Data excerpts
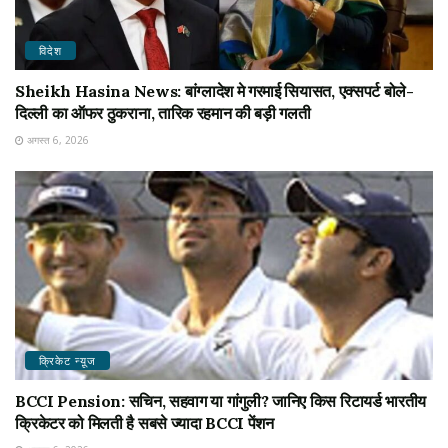
विदेश
Sheikh Hasina News: बांग्लादेश मे गरमाई सियासत, एक्सपर्ट बोले-
दिल्ली का ऑफर ठुकराना, तारिक रहमान की बड़ी गलती
अगस्त 6, 2026
क्रिकेट न्यू़ज
BCCI Pension: सचिन, सहवाग या गांगुली? जानिए किस रिटायर्ड भारतीय
क्रिकेटर को मिलती है सबसे ज्यादा BCCI पेंशन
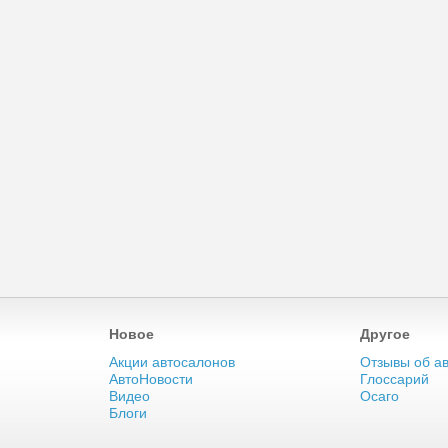
Новое
Другое
Акции автосалонов
Отзывы об а
АвтоНовости
Глоссарий
Видео
Осаго
Блоги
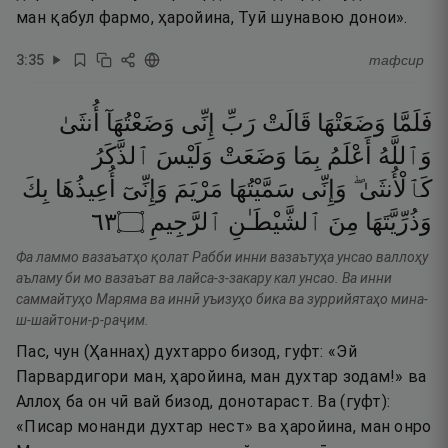
ман қабул фармо, ҳаройина, Туӣ шунавою донои».
3
:
35
тафсир
فَلَمَّا
وَضَعَتْهَا
قَالَتْ
رَبِّ
إِنِّى
وَضَعْتُهَآ
أُنثَىٰ
وَٱللَّهُ
أَعْلَمُ
بِمَا
وَضَعَتْ
وَلَيْسَ
ٱلذَّكَرُ
كَٱلْأُنثَىٰ ۖ
وَإِنِّى
سَمَّيْتُهَا
مَرْيَمَ
وَإِنِّىٓ
أُعِيذُهَا
بِكَ
٣٦
۝
ٱلرَّجِيمِ
ٱلشَّيْطَـٰنِ
مِنَ
وَذُرِّيَّتَهَا
Фа ламмо вазаъатҳо қолат Рабби инни вазаътуҳа унсао валлоҳу
аъламу би мо вазаъат ва лайса-з-закару кал унсао. Ва инни
саммайтуҳо Маряма ва иннӣ уъизуҳо бика ва зуррийятаҳо мина-
ш-шайтони-р-раҷим.
Пас, чун (Ҳаннаҳ) духтарро бизод, гуфт: «Эй
Парвардигори ман, ҳаройина, ман духтар зодам!» ва
Аллоҳ ба он чӣ вай бизод, донотараст. Ва (гуфт):
«Писар монанди духтар нест» ва ҳаройина, ман онро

Problem to solve
Across the listing above, find all lines where the word "ҳаройина" is present and copy them.

Answer to this exercise
ман қабул фармо, ҳаройина, Туӣ шунавою донои».
Парвардигори ман, ҳаройина, ман духтар зодам!» ва
«Писар монанди духтар нест» ва ҳаройина, ман онро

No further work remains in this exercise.